Since the 2010 Quadrennial Homeland Security Review first identified resilience as one of three foundational elements essential to a comprehensive approach to homeland security, it has received increased attention at national, state, local and even societal levels. Today, resilience is often defined as the ability to adapt to changing conditions, withstand and rapidly recover from disruption due to emergencies. To be more specific, community resilience is defined as creating structures and procedures to ensure its capability to continue to operate critical systems such as communications even during the disaster and to rapidly restart all essential systems that allow a human society to be supported and continue based upon key mission areas: anticipate, prepare, mitigate, respond, recover, learn and readjust.

Effective community resilience programs:

1) Engage stakeholders across the social and political spectrum of the community.

2) Create buy-in from local leaders and initiate effective leadership relationships and strategies.

3) Communicate and coordinate across and among interdependent organizations.

4) Conduct ongoing planning, preparation and training that extends from anticipation and reduction through response and recovery.

5)  Keep plans flexible to enable more agile responses to the unexpected.

For example, engaging stakeholders in a community like Memphis, Tenn. is key to resilience. The urban area is a six-county area centered on Memphis, but also spans three states—Tennessee, Arkansas and Mississippi—and has 1.2 million residents who are demographically, economically, politically and environmentally diverse.

Effective and trusted leadership is vital to preparing for and responding to a disruptive event and it is equally important at all levels of government. In Shelby County, Tenn., local mayors have collaborated to create ReadyShelby, which partners with public, private, faith-based and nonprofit organizations to share guidelines for preparedness, regular training and exercises. In addition, a series of public preparedness messages are broadcast monthly.
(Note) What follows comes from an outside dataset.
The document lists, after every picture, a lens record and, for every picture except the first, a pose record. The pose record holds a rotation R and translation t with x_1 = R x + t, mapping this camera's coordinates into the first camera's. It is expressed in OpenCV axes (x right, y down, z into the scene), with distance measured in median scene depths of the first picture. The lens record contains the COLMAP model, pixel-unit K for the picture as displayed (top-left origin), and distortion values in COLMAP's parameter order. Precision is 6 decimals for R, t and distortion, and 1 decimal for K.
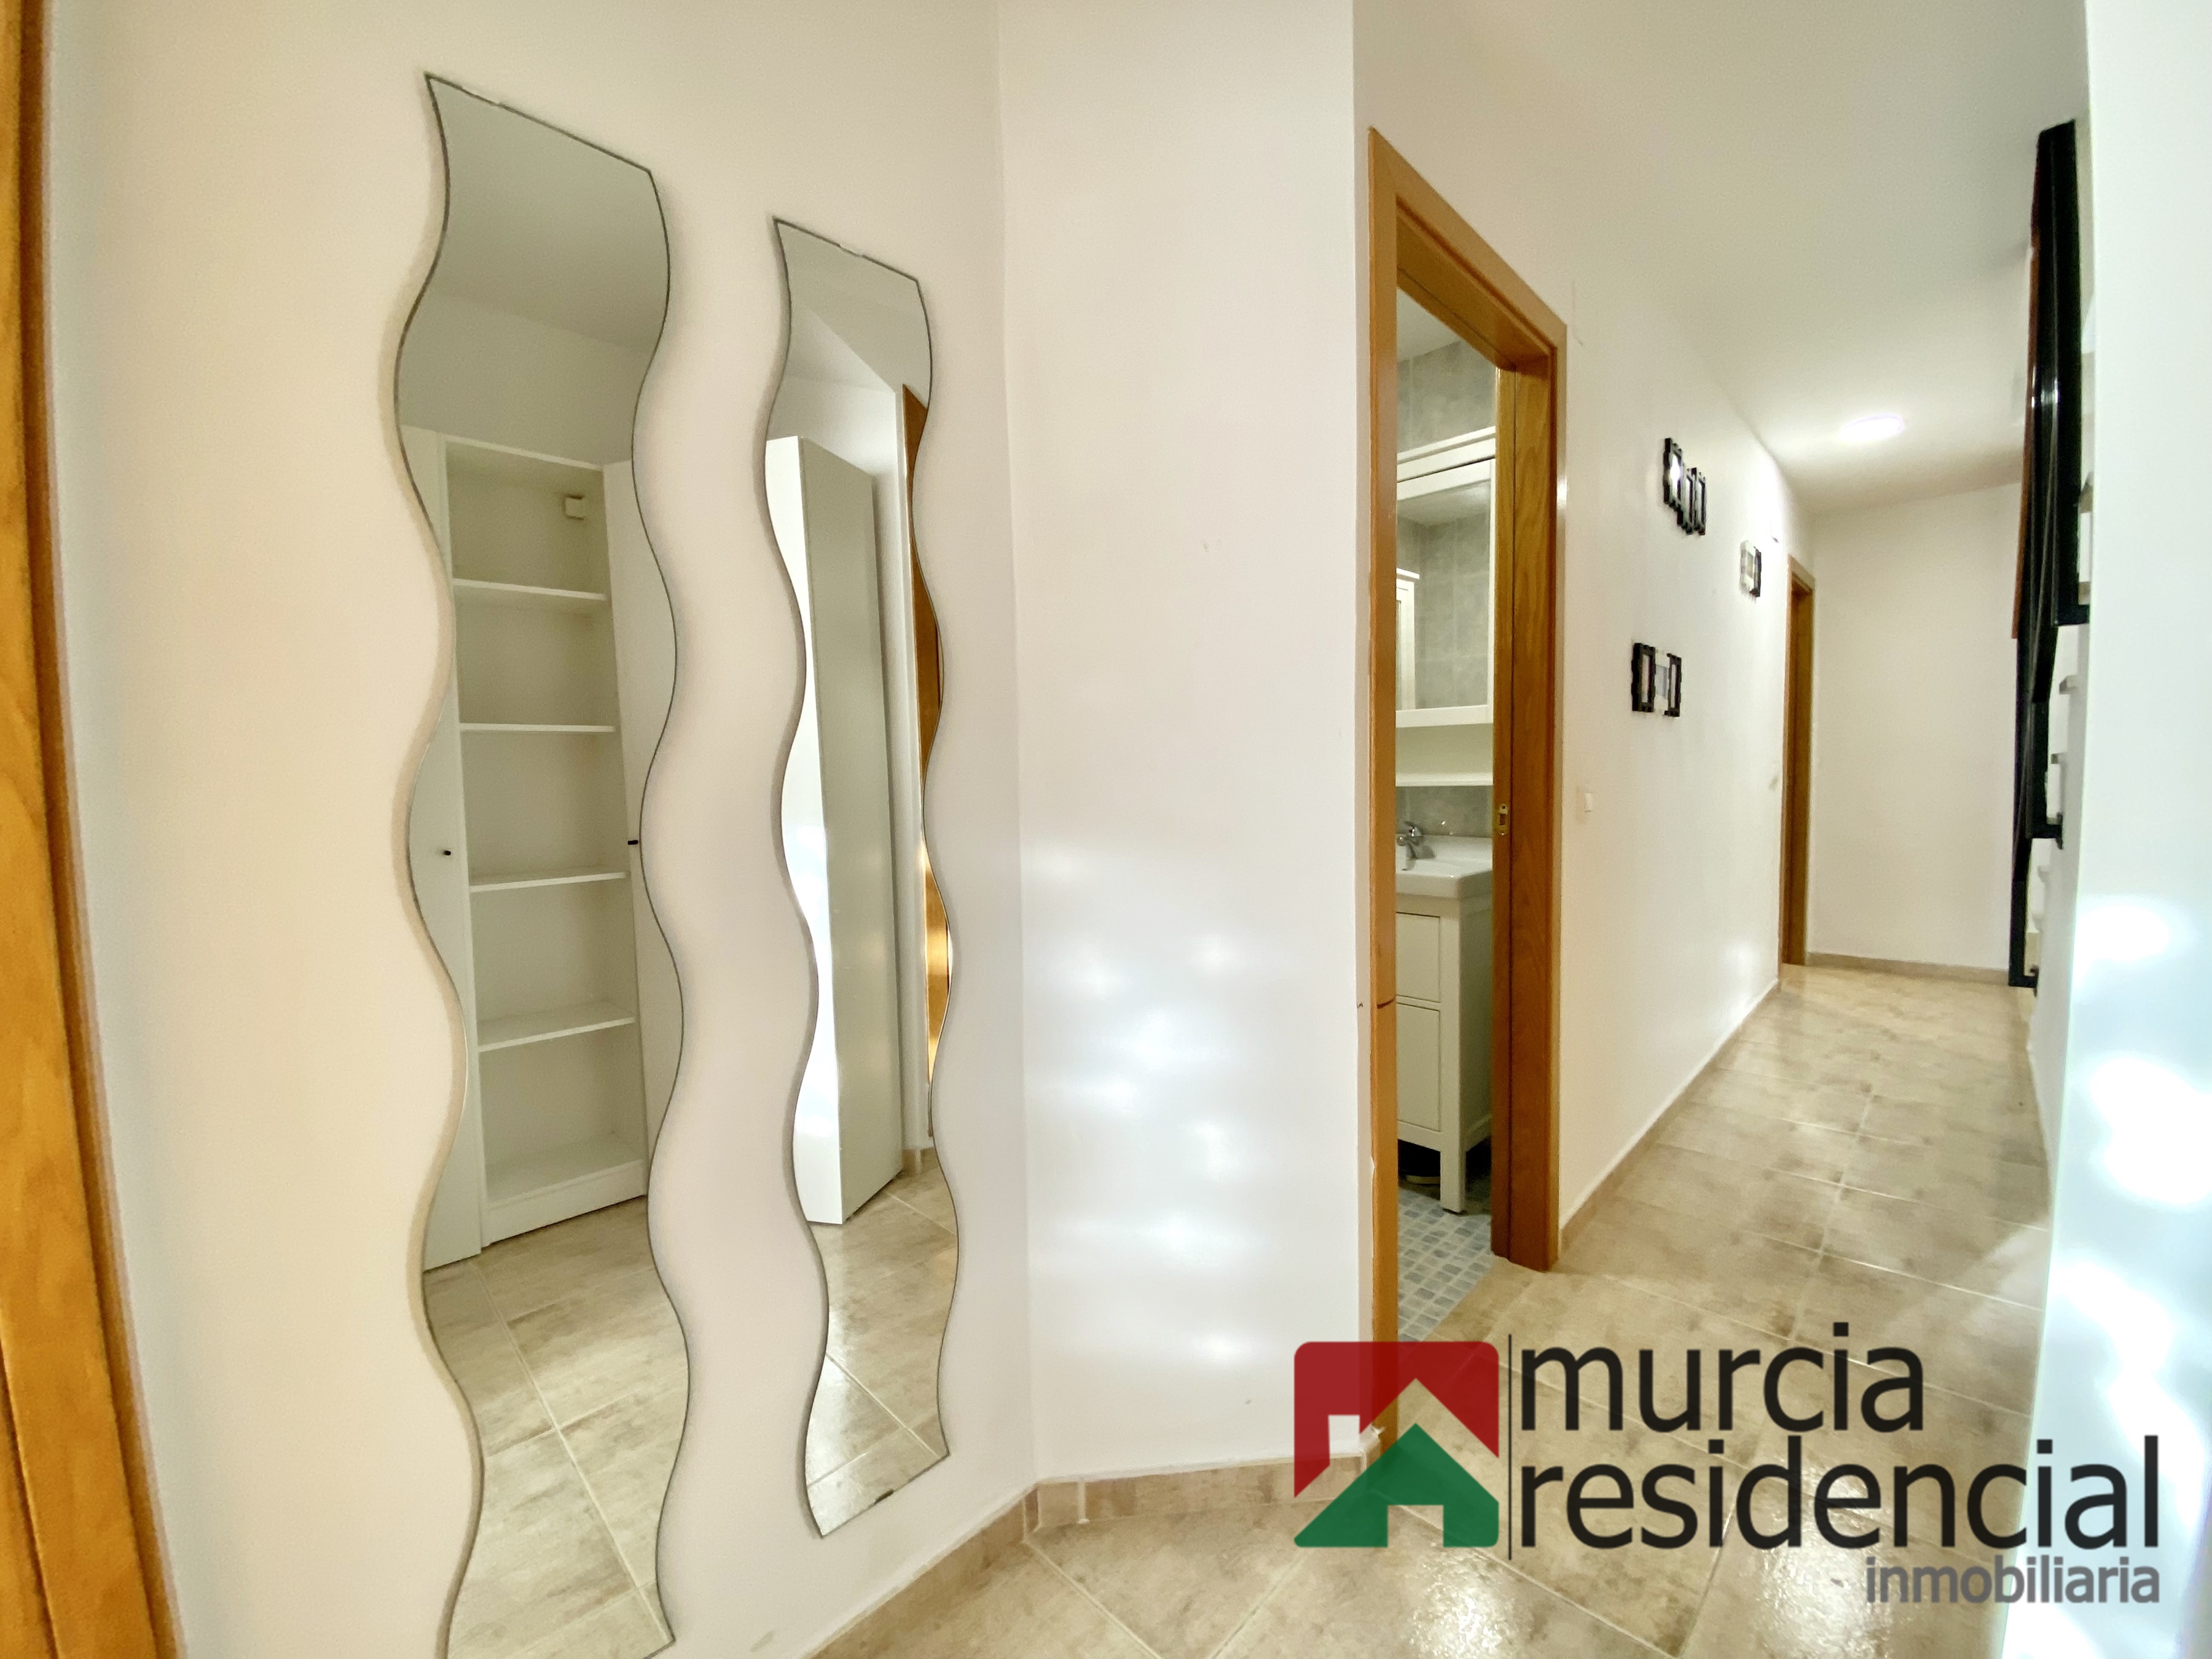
lens RADIAL K [[907.0, 0, 1096.6], [0, 907.0, 818.3], [0, 0, 1]] dist [-0.000582, -0.012132]
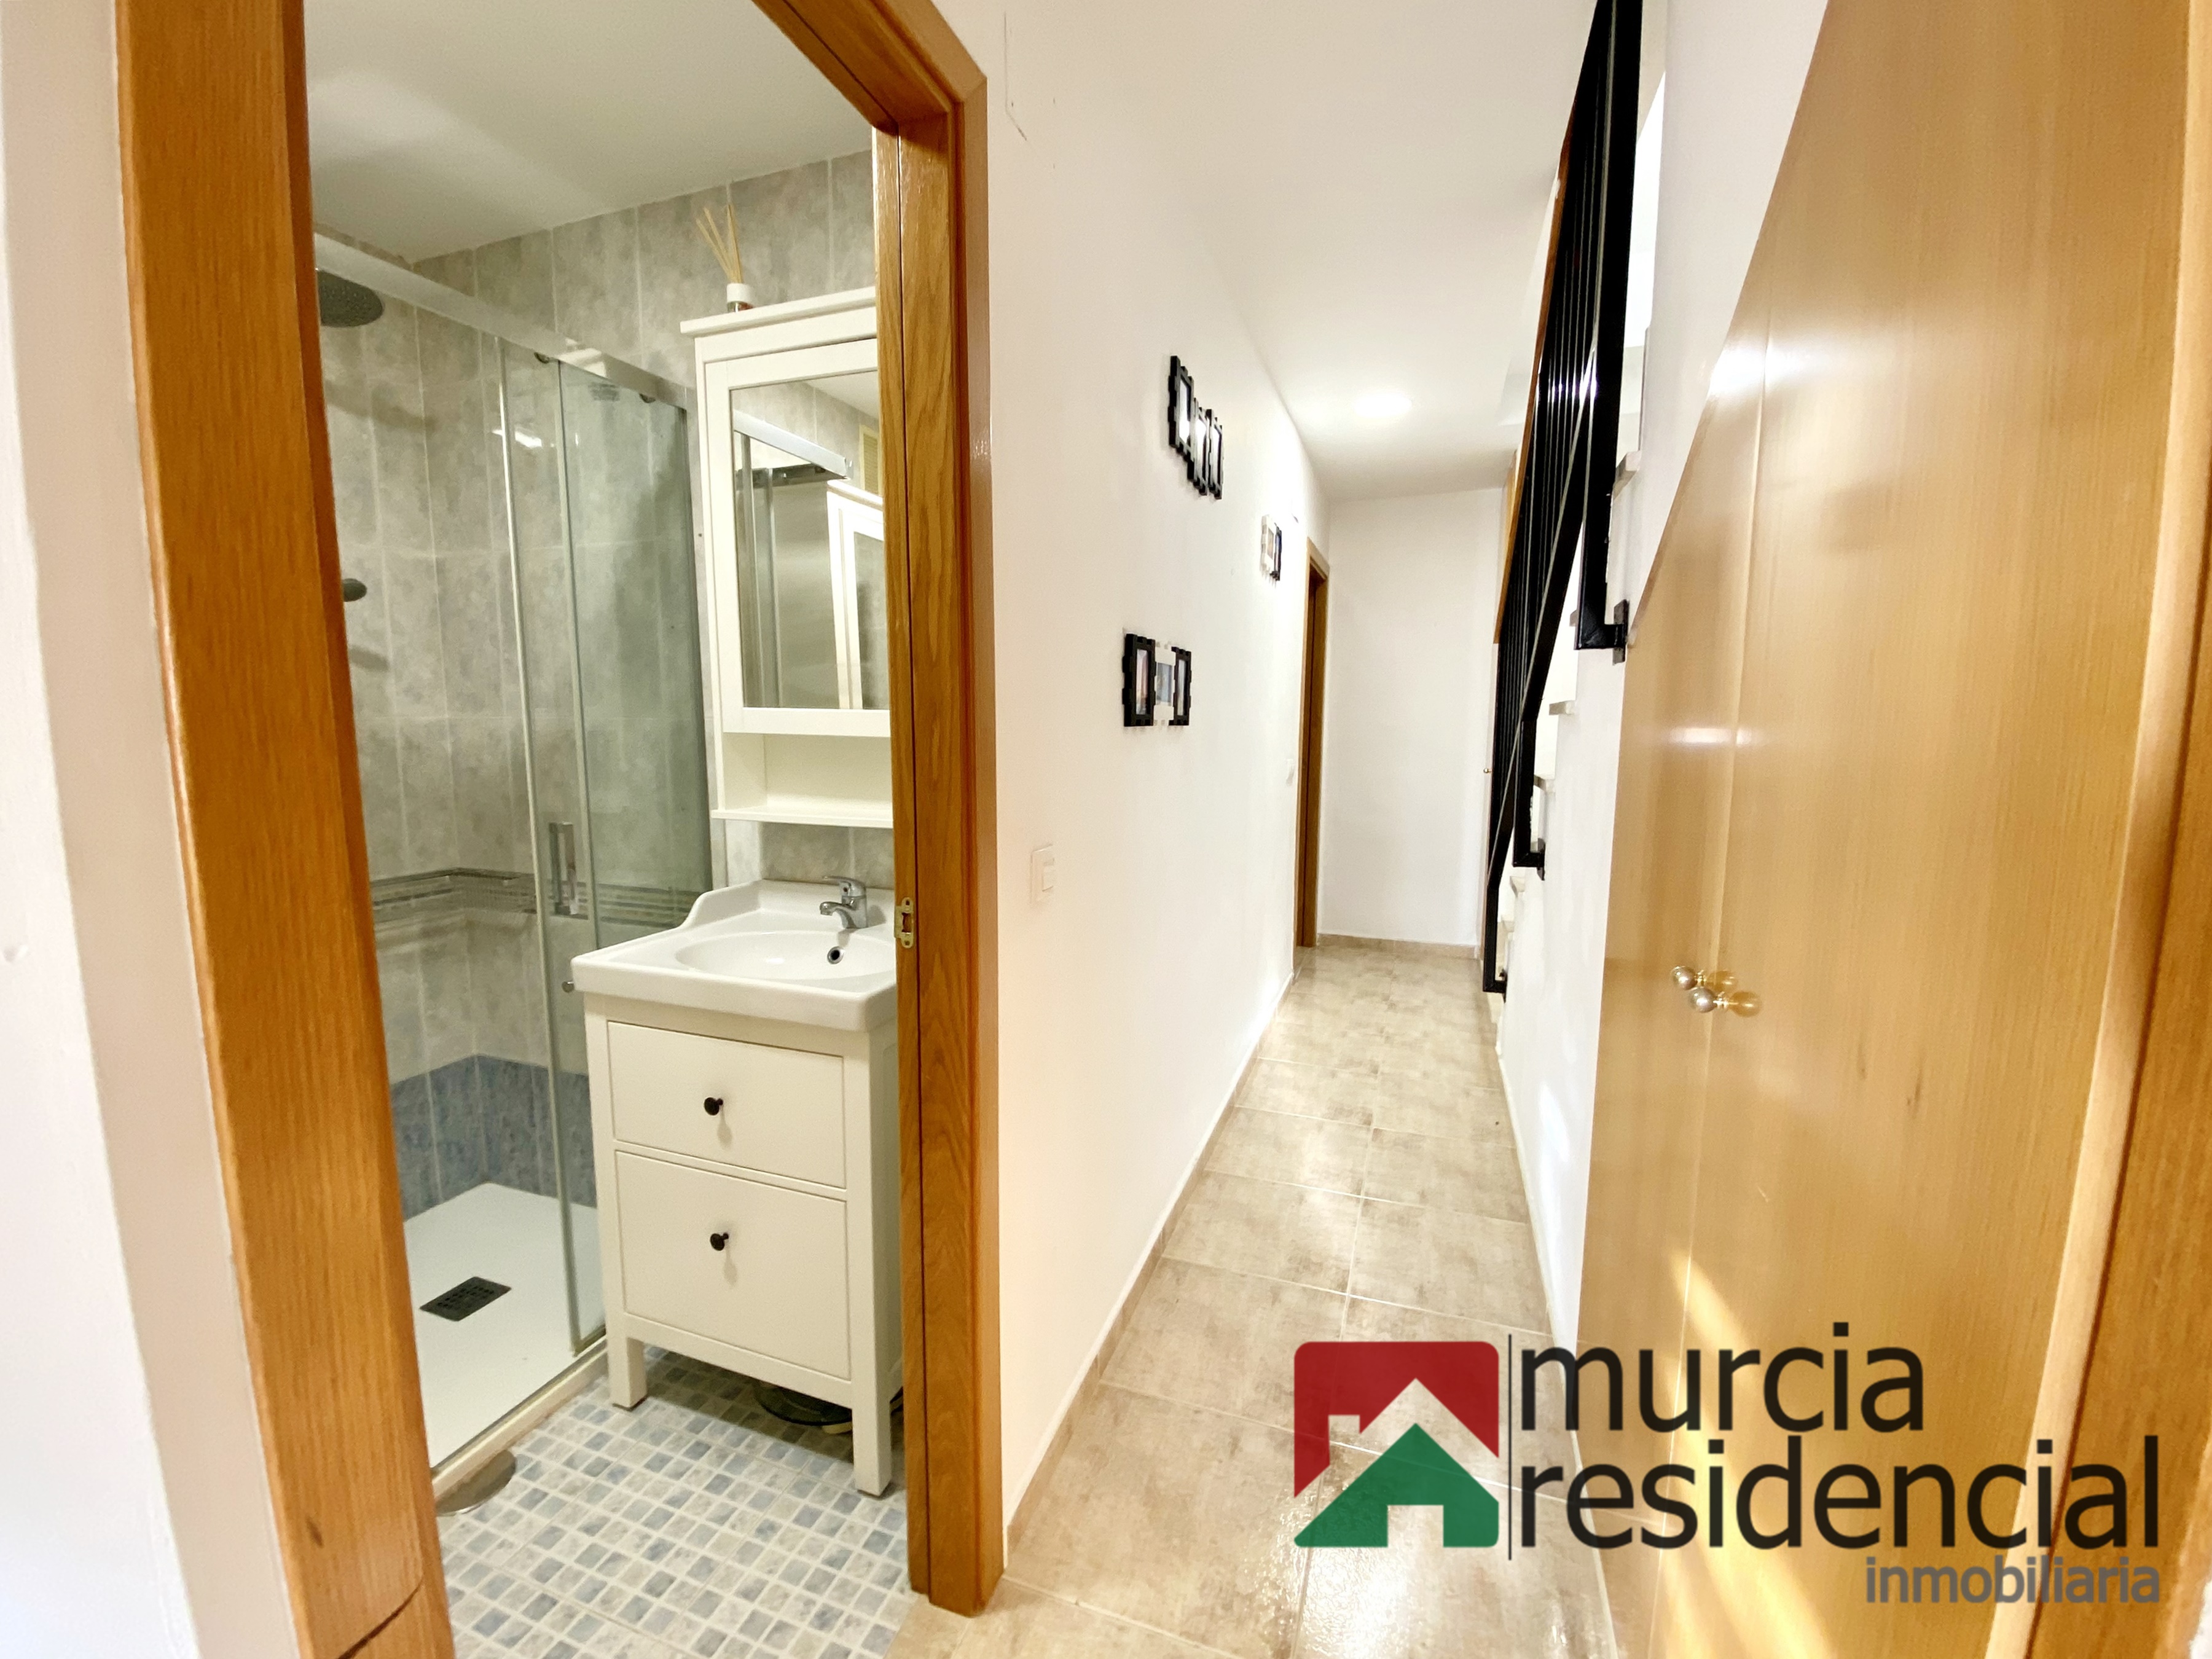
lens RADIAL K [[910.6, 0, 1094.1], [0, 910.6, 835.2], [0, 0, 1]] dist [-0.019364, -0.001346]
pose [[0.911196, -0.034663, 0.410512, 0.247696], [0.004800, 0.997280, 0.073555, -0.079657], [-0.411945, -0.065053, 0.908884, 0.315016]]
Communities establish and maintain effective and redundant means of communication and coordination that involve both informal and formal social networks as well as hard communication systems. In Charleston, S.C., communication systems involving telephones and cell phones are now supplemented by informal networks and local media through an institutionalized communications network, redundant computer/ web, radio and landline telecommunications. In addition, Charleston County has a Reverse 911 system, which is an automatic system that dials all numbers in the community and issues warnings to individual residences.

Planning, preparation and training is ongoing and involves regular reassessment and updating of plans as well as passing on the lessons learned from the past to new leaders. Regular training, drills and exercises maintain channels of communication and reinforce cooperation among organizations while building skill across agencies and jurisdictions. Coordinated training increases awareness of pre-existing interdependencies and strengthens working relationships among organizations and stakeholders.

In Memphis, Tenn., the Urban Areas Security Initiative provides a means for counties in the Memphis area to jointly plan, coordinate and conduct training exercises for emergency purposes. The effort also includes scientific research on the potential impacts of natural events and the results provide emergency planners with credible data for planning. In Charleston, S.C., area officials maintain and update plans for a variety of hazards in coordination with the South Carolina Emergency Management Department and the state agency conducts an annual drill involving a broad range of local emergency response personnel. In Gulfport, Miss., post-Katrina, a Comprehensive Emergency Management Plan was developed to address administrative shortcomings and regular drills/ exercises are now conducted in coordination with faith-based and voluntary organizations.

Flexibility is maintained by resilient communities to allow them to plan for the unexpected and maintain overall readiness. Plans, while essential, cannot deal with the myriad contingencies that may erupt. Consequently, leaders, emergency-response professionals, volunteers, citizens and public managers must all be flexible to adjust as events unfold. As an example, in Gulfport, Miss., an unexpected element of the long-term post-Katrina recovery was the surge in mental health service needs. Many mental health providers left, at least temporarily, after the storm and there was a growing need for services among residents. The Gulfport Area Interfaith Disaster Task Force addressed this need as part of a broader agenda to serve vulnerable populations. They brought in experienced trauma counselors to provide care for the caregivers and hosted an annual summit to maintain preparedness and share lessons learned.

Since 2010, community and organizational resilience has made great progress but more needs to be done. In the future, we should document and share with other agencies, nonprofits and public charities measureable outcomes regarding the following:

1. How to make multilevel governance work through higher levels of governance to facilitate not simply manage how resilience strategies are developed and delivered.

2. How to engage citizens in understanding risks and how to prepare for them.

3. How to successfully facilitate rapid learning and situational awareness on the part of all decision makers using modern technology.

4. How to improve international cooperation to better understand how international institutions can better lend a hand before, during and after a disaster.

 5. How to determine the price of resilience because at times the opportunity costs may exceed the benefits.